Constructing a modified powerset in Rust - filtering out certain subsets based on their content

Question

What is the most efficient way (and/or most idiomatic) to make a modified powerset of vector of 2-tuples in Rust? By modified, what I mean is the following rule

(a,b),(c,b) not in any set, for any a,b,c.

For example if I have [(a,b)(c,b)] as the input set, the output set would be [[], [(a,b)], [(c,b)]], noting that the input set itself is excluded by this rule. The output will be of references to elements in the original list to avoid duplicate allocations.

One known property of the input list is that every pair will have exactly 1 partner with a matching 2nd element.

I have noticed some great responses on this thread but I am having trouble adapting any of the solutions to my needs in an efficient way.

Here are a few ideas I have for how to approach this:

1. as each list is created or after all lists are created, filter by checking if they follow the rule. This checking seems very bad, like nesting 2 for loops of each element for a given list. Another option for checking would be storing the second element of each pair, the benefit being only 1 pass is needed per list, but with extra allocation needed.
2. Making powersets in stages.
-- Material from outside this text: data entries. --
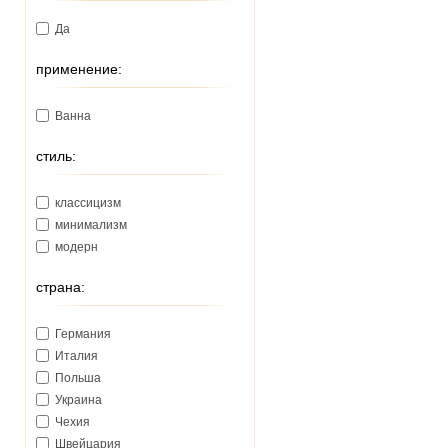
Да
применение:
Ванна
стиль:
классицизм
минимализм
модерн
страна:
Германия
Италия
Польша
Украина
Чехия
Швейцария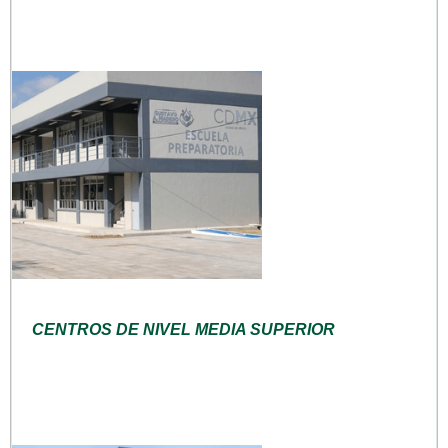
CENTROS DE NIVEL MEDIA SUPERIOR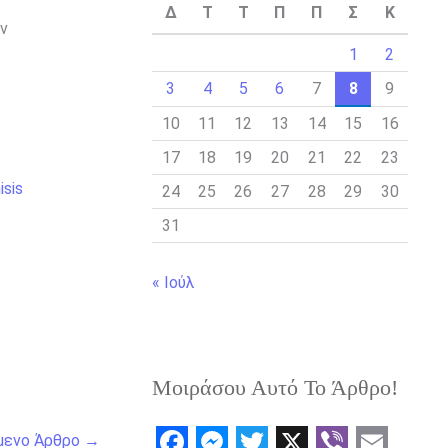
Δ
Τ
Τ
Π
Π
Σ
Κ
υν
1
2
3
4
5
6
7
8
9
10
11
12
13
14
15
16
17
18
19
20
21
22
23
isis
24
25
26
27
28
29
30
31
« Ιούλ
Μοιράσου Αυτό Το Άρθρο!
μενο Άρθρο
→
Because each 2-tuple has exactly 1 pair with a matching 2nd element, I would somehow mark or separate these pairs in a preprocessing step. This might look something like making a powerset of each unmatched 2-tuple and then making powerset of those sets.

I feel like strategy number 2 has promise in terms of efficiency, but it is quite vague in its current form and I am having trouble working out concrete steps of how to make it work.
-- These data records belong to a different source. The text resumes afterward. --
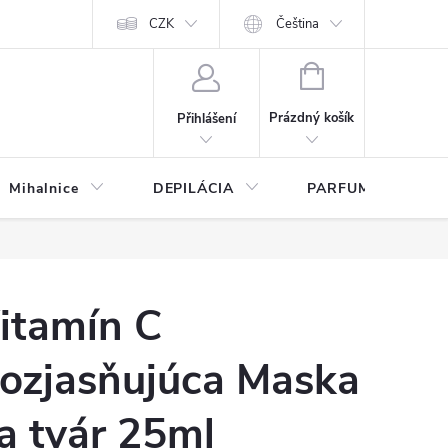
any osobných údajov
CZK
Čeština
NÁKUPNÍ
KOŠÍK
Prázdný košík
Přihlášení
Mihalnice
DEPILÁCIA
PARFUMY
itamín C
ozjasňujúca Maska
a tvár 25ml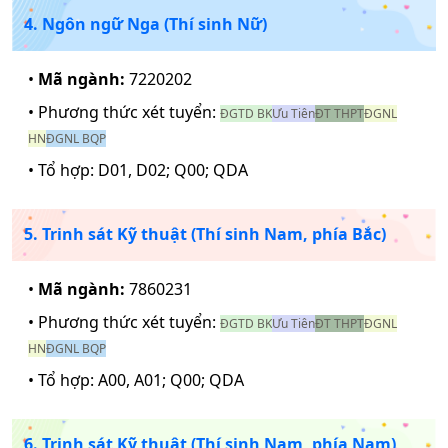
4. Ngôn ngữ Nga (Thí sinh Nữ)
•
Mã ngành:
7220202
• Phương thức xét tuyển:
ĐGTD BK
Ưu Tiên
ĐT THPT
ĐGNL
HN
ĐGNL BQP
• Tổ hợp:
D01, D02; Q00; QDA
5. Trinh sát Kỹ thuật (Thí sinh Nam, phía Bắc)
•
Mã ngành:
7860231
• Phương thức xét tuyển:
ĐGTD BK
Ưu Tiên
ĐT THPT
ĐGNL
HN
ĐGNL BQP
• Tổ hợp:
A00, A01; Q00; QDA
6. Trinh sát Kỹ thuật (Thí sinh Nam, phía Nam)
Any advice? I wonder if any of this work I am putting into making the construction be more complex is actually not gaining me any efficiency and that just the naive filtering (as described in 1) may be sufficient.

Answer 1

I believe I have a set of concrete steps that solves the problem using strategy number 2.

I have made the simple assumption that the input is now a list of the matched_pairs of length n i.e. the pairs whose 2nd coordinate match.

The strategy is to construct the set of all n length combinations of the pairs, doing so by:

1. Generate all binary strings S of length n
2. for s in S, and for integer i in s, make set I by including matched_pairs[i][0] if s[i]==0 and matched_pairs[i][1] if s[i]==1

Then take the power set of the resulting sets knowing none can contain 2 matched pairs, and all permutations of the other pairs are accounted for:

3. Take a power set of each set in I, concatenating into the results
4. Sort and remove duplicates from the results and return

Here are the implementation details:

Step 1&2: The following code returns sets of length n= matched_pairs.len() and 2^n of them. It is every combination using one of each pair. Not happy how I ended up using strings, I believe there is a prettier way to do it with bit manipulation, bit I could not produce such code.

fn one_of_each(matched_pairs:Vec<Vec<(usize,usize)>>) -> Vec<Vec<(usize,usize)>> {
    let n = matched_pairs.len();
    let m = 2_i32.pow(n as u32);
    let mut S = vec![];
    for x in 0..m {
        S.push(format!("{:0n$b}", x));
    }
    let mut result = vec![];
    for s in S {
        let mut I = vec![];
        for (i,c) in s.chars().enumerate() {
            if c == '0' {
                I.push(matched_pairs[i][0]);
            } else {
                I.push(matched_pairs[i][1]);
            }
        }
        result.push(I);
    }
    result
}

Step 3&4: The following code does the rest of the work. I believe it's possible to do this without making duplicates and then using dedup() but I couldn't produce such code. I believe it would involve stepping through matched_pairs and push onto duplicating lists, though I found accumulating such lists while keep them separate enough to not get duplicates or overwrite difficult.

fn find_f_set(s: Vec<Vec<(usize,usize)>>) -> Vec<Vec<(usize,usize)>> {
    //assume that s is a set of pairs
    let mut results = vec![];
    for set in one_of_each(s) {
        let powerset = powerset(set);
        for subset in powerset {
            results.push(subset);
        } 
    }
    results.sort();
    results.dedup();
    results
}

Here is the code in a working playground.

So this result works, and it produces less duplication than the naive method. That said, very open to improvements, especially one that does not produce duplicates.